++++ RECORDS FOR THIS EXERCISE
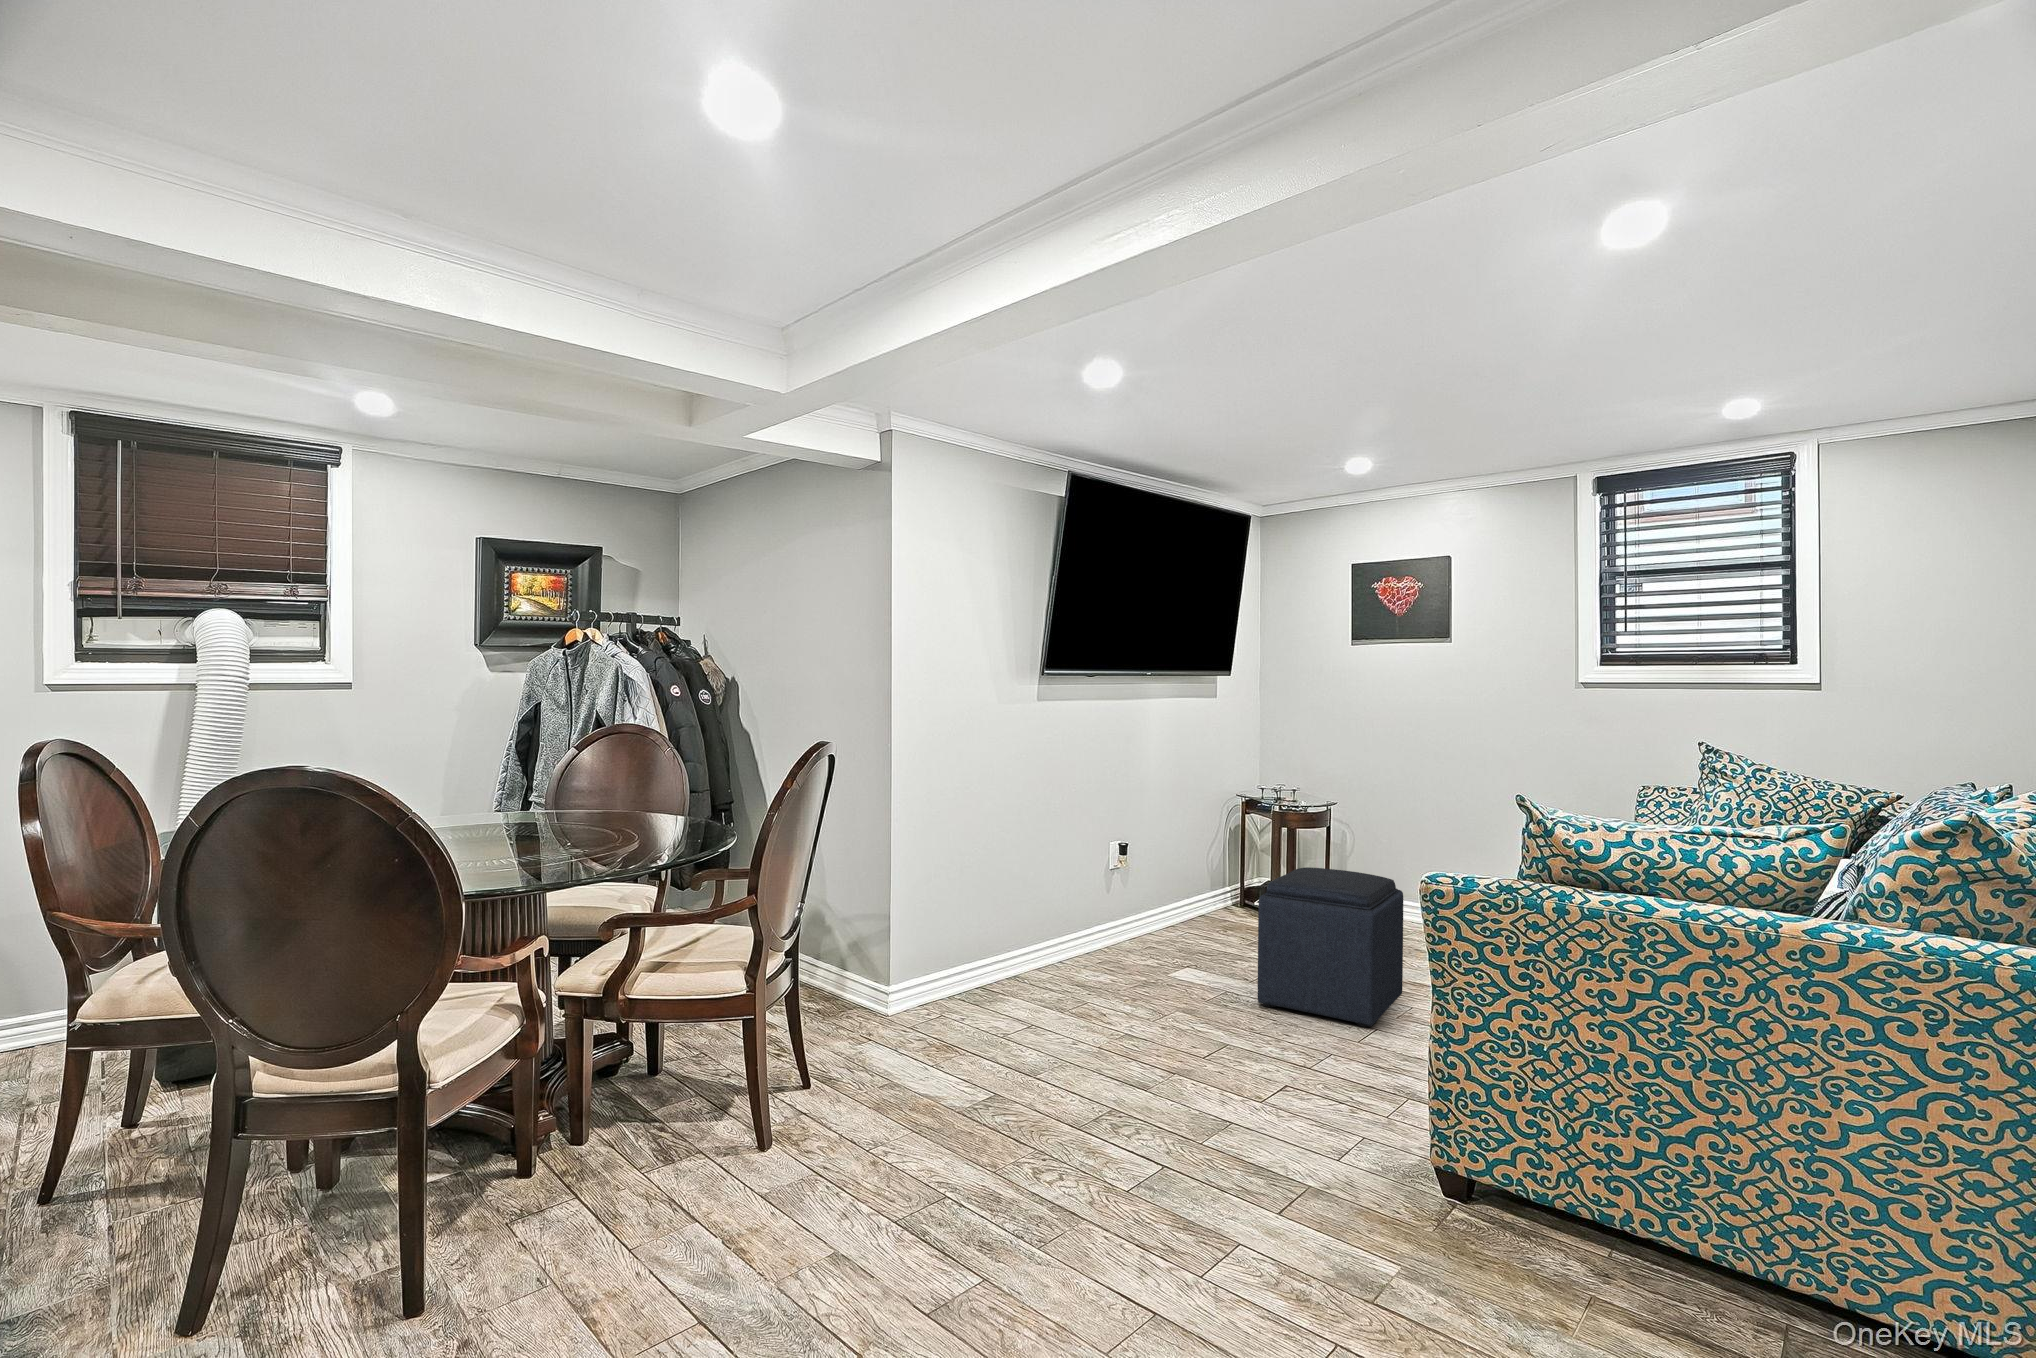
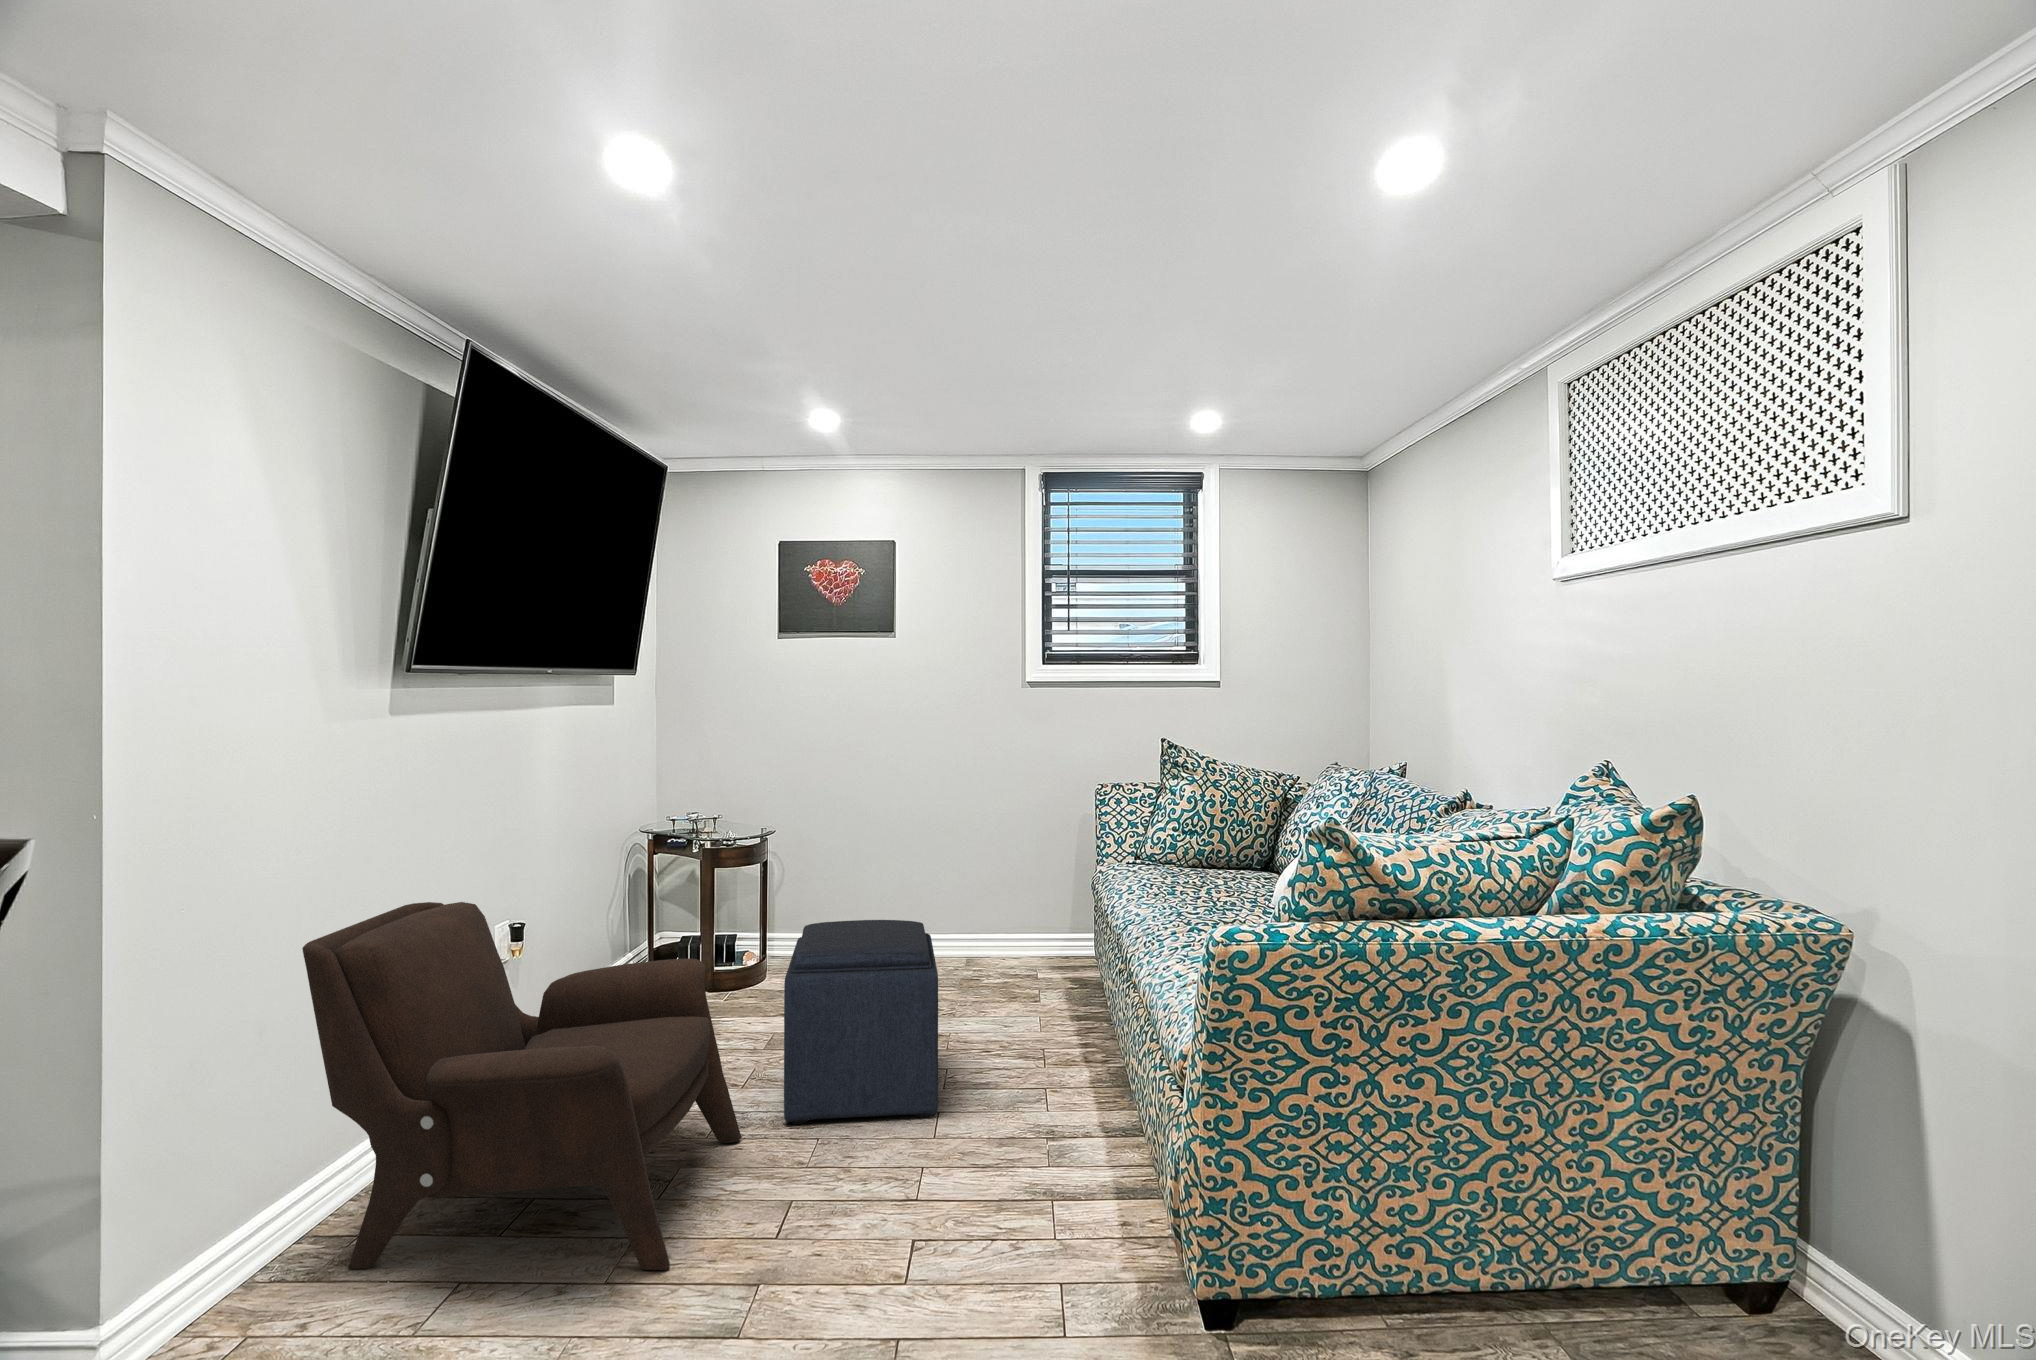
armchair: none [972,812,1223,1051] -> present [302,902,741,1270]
++++++++
++++ RECORDS FOR THIS EXERCISE
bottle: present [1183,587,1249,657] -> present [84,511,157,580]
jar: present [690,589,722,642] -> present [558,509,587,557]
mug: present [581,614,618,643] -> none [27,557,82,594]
++++++++
++++ RECORDS FOR THIS EXERCISE
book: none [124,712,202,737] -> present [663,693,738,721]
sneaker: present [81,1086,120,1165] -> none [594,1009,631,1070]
++++++++
▶ [EXERCISE]: Out of the data above, transcribe exactly and only the lines starting with the line that has "book: none [124,712,202,737]" and going on through the line that has "sneaker: present [81,1086,120,1165]", both included.

▶ [OUTPUT FOR THIS TASK]:
book: none [124,712,202,737] -> present [663,693,738,721]
sneaker: present [81,1086,120,1165] -> none [594,1009,631,1070]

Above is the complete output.